Les utopies sociales
de l’âge romantique

Loin de constituer l’adolescence d’une pensée qui verrait sa pleine maturité dans le socialisme ultérieur, les utopies sociales de l’âge romantique ont plusieurs caractéristiques communes qu’elles puisent dans leur enracinement historique : nées au début de l’ère industrielle, après les bouleversements du temps des révolutions, elles représentent autant de tentatives de reconstruire l’univers moral et social sur les seules bases de la science positive, d’où elles déduisent l’idée d’une évolution naturelle menant au bonheur pour tous.
     

Saint-Simon (1760-1825) et ses successeurs prônent l’instauration d’un nouveau pouvoir spirituel confié aux savants. Owen (1771-1858) fonde lui aussi ses espoirs sur le développement industriel. Fourier (1772-1837) entend se servir des passions humaines, non pas contradictoires, mais complémentaires, pour faire naître l’harmonie.
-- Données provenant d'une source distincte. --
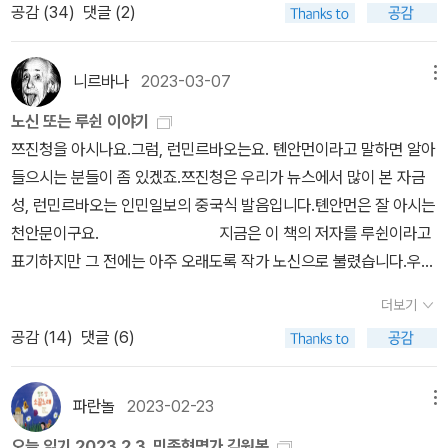
공감 (
34
)
댓글 (2)
예술가’도 ‘유명인’도 아닙니다. 서로 사람입니다. 서로 삶입니다. 함
모든 사람이 착취당하는 것이 없이 웅분의 노력과 사회적 보장에 의
께 살림이자 사랑이고 숲입니다. 마을책집이 밥 한 그릇에 책 한 자락
해서 다 같이 평화롭고 행복스럽게 잘살 수 있는 세상, 이것이 한국
으로 들려주는 이야기는 언제나 노래처럼 이 고장 한켠을 그윽히 밝
의 진보주의라 해도 좋을 것입니다.˝조봉암의 진보당 창당 개회사
니르바나
2023-03-07
메뉴
히리라 생각합니다.ㅅㄴㄹ《민족혁명가 김원봉》(이원규, 한길사, 201
노신 또는 루쉰 이야기
9.11.5.)《안철수, 경영의 원칙》(안철수, 서울대학교출판문화원, 201
쯔진청을 아시나요.그럼, 런민르바오는요. 톈안먼이라고 말하면 알아
1.11.28.첫/2011.12.6.3벌)《훈데르트바서의 집》(제랄딘 엘슈너 글·
들으시는 분들이 좀 있겠죠.쯔진청은 우리가 뉴스에서 많이 본 자금
루시 반드벨드 그림/서희준 옮김, 계수나무, 2020.10.30.)《빌뱅이
성, 런민르바오는 인민일보의 중국식 발음입니다.톈안먼은 잘 아시는
언덕》(권정생, 창비, 2012.5.25.)《비판정본 안응칠 역사》(안중근,
천안문이구요. 지금은 이 책의 저자를 루쉰이라고
독도도서관친구들, 2020.12.30.)《비판정본 동양평화론》(안중근, 독
표기하지만 그 전에는 아주 오래도록 작가 노신으로 불렸습니다.우리
도도서관친구들, 2019.6.15.)※ 글쓴이숲노래(최종규) : 우리말꽃(국
에게 그 노신을 가장 많이 소개해주신 분이 사상의 은사로 일컬음을
어사전)을 씁니다. “말꽃 짓는 책숲, 숲노래”라는 이름으로 시골인 전
더보기
받으시던 리영희 선생님입니다.리영희 선생님의 저서 <대화>에 노신
남 고흥에서 서재도서관·책박물관을 꾸립니다. ‘보리 국어사전’ 편집
공감 (
14
)
댓글 (6)
의 글이 인용되어 있습니다. 4천 년의 억압적인 봉건억압제도에
장을 맡았고, ‘이오덕 어른 유고’를 갈무리했습니다. 《선생님, 우리말
의해서, 중국 인민이 빛도 공기도 들어오지 않는 무쇠로 된 단단한 방
이 뭐예요?》, 《쉬운 말이 평화》, 《곁말》, 《곁책》, 《새로 쓰는 밑말 꾸
속에 갇힌 채 질식 상태로 죽어가고 있다. 감각이 마비됐기 때문에 죽
러미 사전》, 《새로 쓰는 비슷한말 꾸러미 사전》, 《새로 쓰는 겹말 꾸
파란놀
2023-02-23
메뉴
어간다는 사실조차인식하지 못하고 ‘편안하게’ 죽어가고 있다. 그런
러미 사전》, 《새로 쓰는 우리말 꾸러미 사전》, 《책숲마실》, 《우리말
오늘 읽기 2023.2.3. 민족혁명가 김원봉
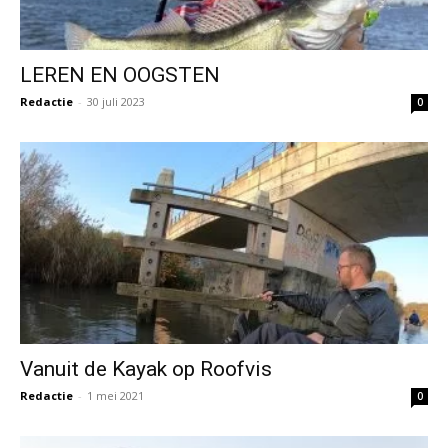
LEREN EN OOGSTEN
Redactie
-
30 juli 2023
0
Vanuit de Kayak op Roofvis
Redactie
-
1 mei 2021
0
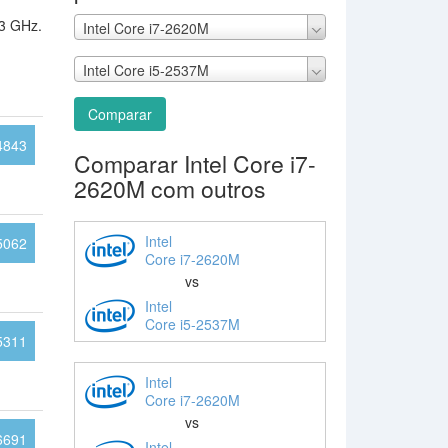
.3 GHz.
Intel Core i7-2620M
Intel Core i5-2537M
Comparar
4843
Comparar Intel Core i7-
2620M com outros
Intel
5062
Core i7-2620M
vs
Intel
Core i5-2537M
5311
Intel
Core i7-2620M
vs
6691
Intel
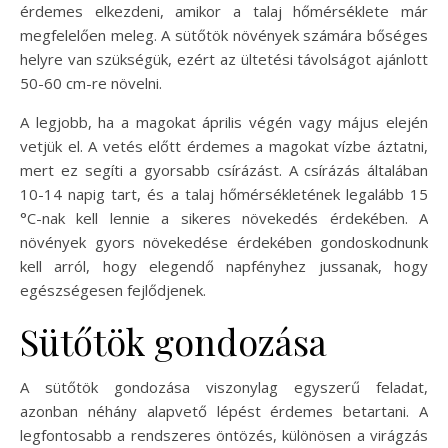
érdemes elkezdeni, amikor a talaj hőmérséklete már
megfelelően meleg. A sütőtök növények számára bőséges
helyre van szükségük, ezért az ültetési távolságot ajánlott
50-60 cm-re növelni.
A legjobb, ha a magokat április végén vagy május elején
vetjük el. A vetés előtt érdemes a magokat vízbe áztatni,
mert ez segíti a gyorsabb csírázást. A csírázás általában
10-14 napig tart, és a talaj hőmérsékletének legalább 15
°C-nak kell lennie a sikeres növekedés érdekében. A
növények gyors növekedése érdekében gondoskodnunk
kell arról, hogy elegendő napfényhez jussanak, hogy
egészségesen fejlődjenek.
Sütőtök gondozása
A sütőtök gondozása viszonylag egyszerű feladat,
azonban néhány alapvető lépést érdemes betartani. A
legfontosabb a rendszeres öntözés, különösen a virágzás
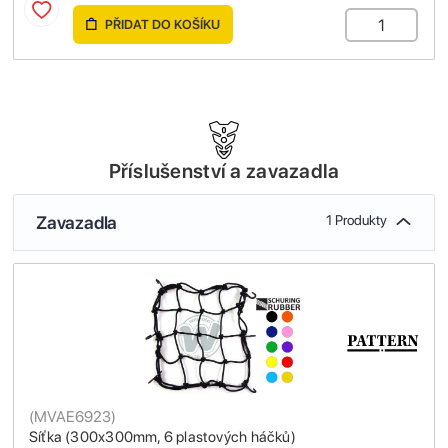
PŘIDAT DO KOŠÍKU
Příslušenství a zavazadla
Zavazadla
1 Produkty
(
MVAE6923
)
Síťka (300x300mm, 6 plastových háčků)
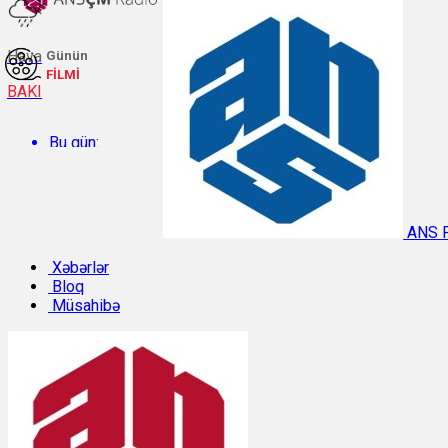
Hava
Günün
FİLMİ
BAKI
Bu gün:
Temperatur: 27.1°C. Rütubət: 58%.
ANS 
Sabah:
Xəbərlər
Bloq
Müsahibə
Temperatur: 28.4°C. Rütubət: 57%.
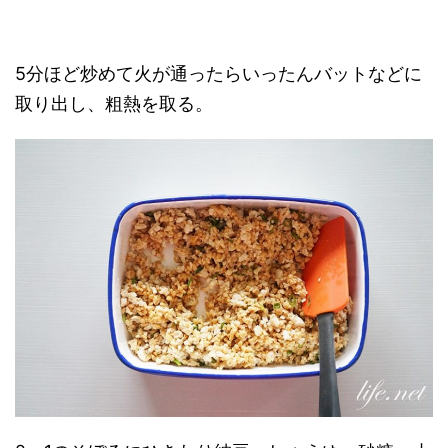
5分ほど炒めて火が通ったらいったんバットなどに
取り出し、粗熱を取る。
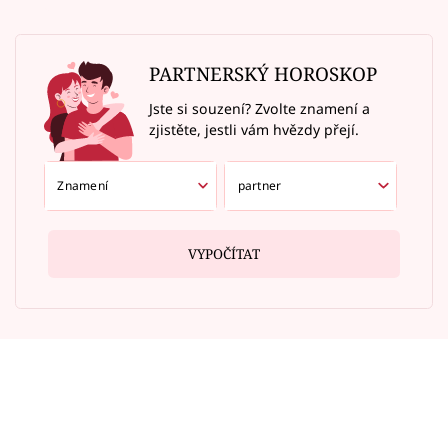
PARTNERSKÝ HOROSKOP
Jste si souzení? Zvolte znamení a
zjistěte, jestli vám hvězdy přejí.
VYPOČÍTAT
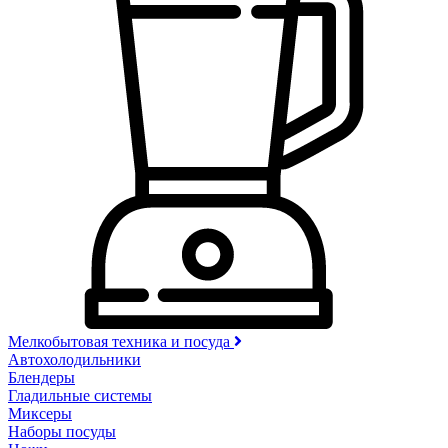
Мелкобытовая техника и посуда
Автохолодильники
Блендеры
Гладильные системы
Миксеры
Наборы посуды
Cabet (1788-1856) et ses disciples partent pour l’Amérique construire l’Icarie égalitaire.

De l’un et l’autre côté de l’Atlantique, avec des moyens souvent précaires qui font d’eux des aventuriers, les utopistes renoncent peu à peu à leur rêve d’une société mondiale organisée rationnellement, pour se limiter à l’établissement de communautés restreintes comme celle de Guise en France et d’Oneida en Amérique.

  

 
Comte de Saint-Simon

L’Âge d’or du genre humain n’est point derrière nous ; il est au-devant, il est dans la perfection de l’ordre social.   
De la réorganisation de la société européenne, 1814.
  


Charles Fourier
  
Le bonheur, sur lequel on a tant raisonné ou plutôt tant déraisonné, consiste à avoir beaucoup de passions et beaucoup de moyens de les satisfaire.   
Théorie des quatre mouvements, 1808.